#### [What this task involves]
Set down the material in full. Keep every line exactly as it is.

#### [Supplied entries]

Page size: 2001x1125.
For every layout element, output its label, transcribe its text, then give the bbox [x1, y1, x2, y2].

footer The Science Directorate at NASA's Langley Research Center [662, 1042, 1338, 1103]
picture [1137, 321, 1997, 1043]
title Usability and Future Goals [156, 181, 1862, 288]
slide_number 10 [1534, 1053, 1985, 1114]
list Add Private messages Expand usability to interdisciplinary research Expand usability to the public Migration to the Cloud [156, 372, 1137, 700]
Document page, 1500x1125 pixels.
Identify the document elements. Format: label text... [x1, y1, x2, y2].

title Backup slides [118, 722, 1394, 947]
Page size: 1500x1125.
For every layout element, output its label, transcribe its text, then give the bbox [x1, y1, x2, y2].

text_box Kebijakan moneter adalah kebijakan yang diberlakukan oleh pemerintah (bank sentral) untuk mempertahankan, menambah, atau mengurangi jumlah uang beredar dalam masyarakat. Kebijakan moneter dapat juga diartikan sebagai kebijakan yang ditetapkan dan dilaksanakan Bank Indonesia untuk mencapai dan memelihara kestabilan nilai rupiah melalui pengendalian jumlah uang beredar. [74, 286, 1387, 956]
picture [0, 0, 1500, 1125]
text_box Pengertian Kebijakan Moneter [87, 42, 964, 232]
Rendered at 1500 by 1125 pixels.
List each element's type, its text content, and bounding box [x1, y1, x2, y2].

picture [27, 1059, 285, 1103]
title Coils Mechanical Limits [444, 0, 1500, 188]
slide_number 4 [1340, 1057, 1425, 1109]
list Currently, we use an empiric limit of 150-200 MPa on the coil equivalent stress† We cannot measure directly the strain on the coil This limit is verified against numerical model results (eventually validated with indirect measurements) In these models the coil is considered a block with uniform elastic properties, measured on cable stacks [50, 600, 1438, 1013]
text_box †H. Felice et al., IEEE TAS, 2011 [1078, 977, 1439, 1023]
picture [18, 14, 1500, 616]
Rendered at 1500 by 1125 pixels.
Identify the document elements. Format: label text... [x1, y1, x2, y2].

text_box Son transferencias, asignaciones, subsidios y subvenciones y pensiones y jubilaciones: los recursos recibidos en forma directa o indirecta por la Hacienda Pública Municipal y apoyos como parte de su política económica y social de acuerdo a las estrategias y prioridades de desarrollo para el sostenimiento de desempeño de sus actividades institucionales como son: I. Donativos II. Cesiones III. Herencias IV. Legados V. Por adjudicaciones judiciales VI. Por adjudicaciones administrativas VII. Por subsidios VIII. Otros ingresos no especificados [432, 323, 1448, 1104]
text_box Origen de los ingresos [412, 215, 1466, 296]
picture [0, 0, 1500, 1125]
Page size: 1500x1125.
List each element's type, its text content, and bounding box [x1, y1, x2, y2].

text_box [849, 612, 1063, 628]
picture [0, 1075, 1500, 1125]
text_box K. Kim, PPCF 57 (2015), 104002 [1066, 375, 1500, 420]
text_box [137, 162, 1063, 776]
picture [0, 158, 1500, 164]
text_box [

#### [Output for this exercise]
Page size: 2001x1125.
For every layout element, output its label, transcribe its text, then give the bbox [x1, y1, x2, y2].

footer The Science Directorate at NASA's Langley Research Center [662, 1042, 1338, 1103]
picture [1137, 321, 1997, 1043]
title Usability and Future Goals [156, 181, 1862, 288]
slide_number 10 [1534, 1053, 1985, 1114]
list Add Private messages Expand usability to interdisciplinary research Expand usability to the public Migration to the Cloud [156, 372, 1137, 700]
Document page, 1500x1125 pixels.
Identify the document elements. Format: label text... [x1, y1, x2, y2].

title Backup slides [118, 722, 1394, 947]
Page size: 1500x1125.
For every layout element, output its label, transcribe its text, then give the bbox [x1, y1, x2, y2].

text_box Kebijakan moneter adalah kebijakan yang diberlakukan oleh pemerintah (bank sentral) untuk mempertahankan, menambah, atau mengurangi jumlah uang beredar dalam masyarakat. Kebijakan moneter dapat juga diartikan sebagai kebijakan yang ditetapkan dan dilaksanakan Bank Indonesia untuk mencapai dan memelihara kestabilan nilai rupiah melalui pengendalian jumlah uang beredar. [74, 286, 1387, 956]
picture [0, 0, 1500, 1125]
text_box Pengertian Kebijakan Moneter [87, 42, 964, 232]
Rendered at 1500 by 1125 pixels.
List each element's type, its text content, and bounding box [x1, y1, x2, y2].

picture [27, 1059, 285, 1103]
title Coils Mechanical Limits [444, 0, 1500, 188]
slide_number 4 [1340, 1057, 1425, 1109]
list Currently, we use an empiric limit of 150-200 MPa on the coil equivalent stress† We cannot measure directly the strain on the coil This limit is verified against numerical model results (eventually validated with indirect measurements) In these models the coil is considered a block with uniform elastic properties, measured on cable stacks [50, 600, 1438, 1013]
text_box †H. Felice et al., IEEE TAS, 2011 [1078, 977, 1439, 1023]
picture [18, 14, 1500, 616]
Rendered at 1500 by 1125 pixels.
Identify the document elements. Format: label text... [x1, y1, x2, y2].

text_box Son transferencias, asignaciones, subsidios y subvenciones y pensiones y jubilaciones: los recursos recibidos en forma directa o indirecta por la Hacienda Pública Municipal y apoyos como parte de su política económica y social de acuerdo a las estrategias y prioridades de desarrollo para el sostenimiento de desempeño de sus actividades institucionales como son: I. Donativos II. Cesiones III. Herencias IV. Legados V. Por adjudicaciones judiciales VI. Por adjudicaciones administrativas VII. Por subsidios VIII. Otros ingresos no especificados [432, 323, 1448, 1104]
text_box Origen de los ingresos [412, 215, 1466, 296]
picture [0, 0, 1500, 1125]
Page size: 1500x1125.
List each element's type, its text content, and bounding box [x1, y1, x2, y2].

text_box [849, 612, 1063, 628]
picture [0, 1075, 1500, 1125]
text_box K. Kim, PPCF 57 (2015), 104002 [1066, 375, 1500, 420]
text_box [137, 162, 1063, 776]
picture [0, 158, 1500, 164]
text_box [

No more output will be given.